Managing Surgical Failure in Tennis Elbow


Introduction

Surgical intervention is not commonly required to treat epicondylitis, and nonoperative management is usually successful in about 90% of patients. Similarly, when surgery is performed, a 90% success rate is typically reported, interestingly, regardless of the surgical technique. a

a References .

On the other hand, when surgical intervention is not successful, there are few reports of subsequent management. Hence there is relatively little known about the management of surgical failure for epicondylitis. The intent of this chapter is to share our experience with this problem and to provide a basis for determining the cause of failure and a basis for further management. I have found that a disciplined and systematic approach to the problem is of great value.

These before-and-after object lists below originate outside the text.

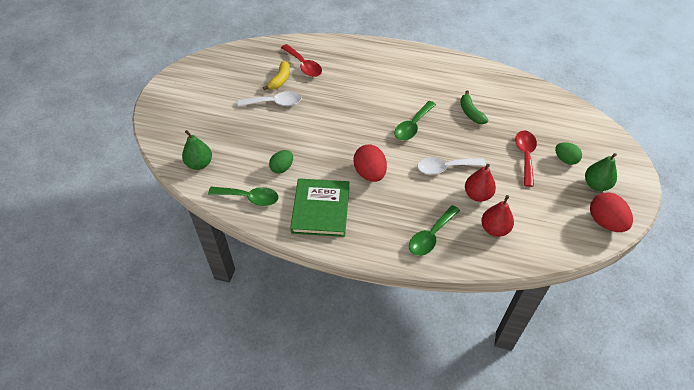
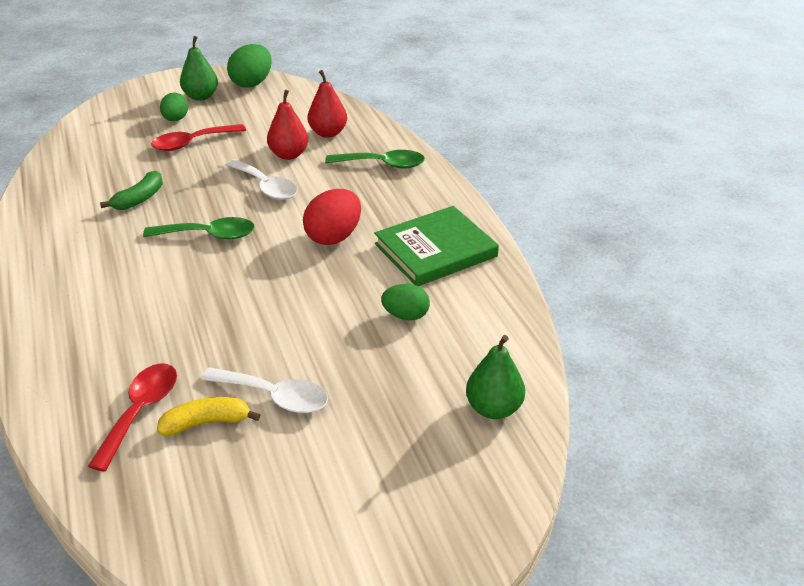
camera: 125 degrees left, 15 degrees down
(249, 198) = (490, 319): green spoon -> none
(275, 103) = (274, 396): white spoon -> white spoon turned 150 degrees clockwise
(605, 222) = (252, 83): red egg -> green egg

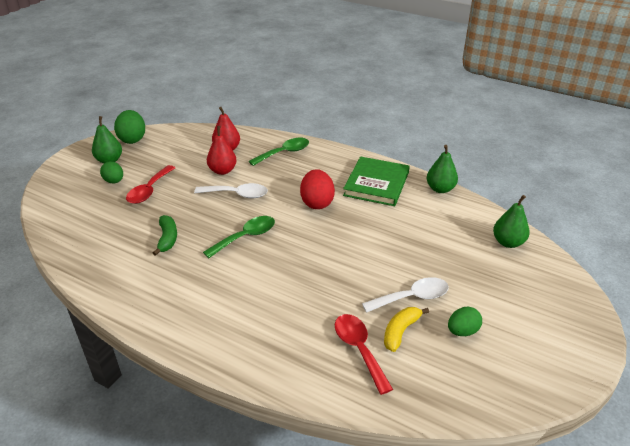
camera: 40 degrees left, 0 degrees up
(406, 316) = (411, 223): green egg -> green egg (462, 331)
(508, 296) = (440, 189): none -> green pear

This type of problem is readily determined with a careful interview.

Patient Evaluation

Careful History

The first step in the evaluation process is to critically assess the patient and motives. Initially, the most frequent explanation for residual symptoms is too brief a period after surgery or inadequate rehabilitation. The latter may be due to noncompliance or an inadequate program. If concern exists about either point, the patient is treated for symptoms and reassessed. If at least 6 to 9 months has passed since surgery and there are no worrisome personality features, litigation, or compensation issues, the problem may be further studied.

Hallmark Question

The single most important determination at this point is whether the symptom complex is similar to, or different from, that issue for which the original surgery was performed. This allows the failure to be classified as one of three types: type I, inaccurate initial diagnosis; type II, inadequate treatment; type III, iatrogenic: introduction of new pathology.

Classification

Type I: Inaccurate Initial Diagnosis; Improper Patient Selection

Alternative causes of lateral elbow pain include degenerative arthrosis, anconeus or extensor muscle compartment syndrome, lateral ligament instability especially with a history of trauma, and entrapment of the posterior interosseous nerve (PIN) in the region of the arcade of Frohse ( Fig. 62.1 ), cutaneous nerve entrapment, and intraarticular plica.

FIG 62.1, A select number of patients have early arthritis presenting as tennis elbow.

The distinction between lateral epicondylitis and PIN entrapment has been well discussed in the literature. The differentiation is made even more difficult because PIN entrapment may coexist with lateral epicondylitis in about 5% percent of individuals. In one series, a concurrent and unrecognized PIN entrapment also was suspected as the cause of failure in 2 of 15 patients. I have found a reliable triad to help make this diagnosis, consisting of localization of pain at the arcade of Frohse reproduced by direct palpation; pain aggravated by resisted supination; and pain relief by injection of 2 mL of lidocaine (Xylocaine). Electromyographic changes, on the other hand, are not usually present, nor are they necessary to diagnose nerve entrapment. Today, I rely on ultrasonic imaging to help make or confirm PIN entrapment (see Chapter 9 ).

If the onset has followed trauma and if catching or locking is an element of the complaint, possible insufficiency of the lateral ligament complex or an intraarticular cause is suspected. Magnetic resonance imaging (MRI) is ordered, and arthroscopy is considered to make the diagnosis.

Improper Patient Selection

It should also be noted that patient-specific issues such as adequate motivation, compliance, and consideration of secondary gain are also considerations. The same factors that resulted in a failure of nonoperative treatment are present in the patient undergoing surgery. The best solution for this difficult problem is obvious: avoid the initial surgical procedure in patients known to be at risk for secondary gain. And, of course, avoid additional surgery at all costs.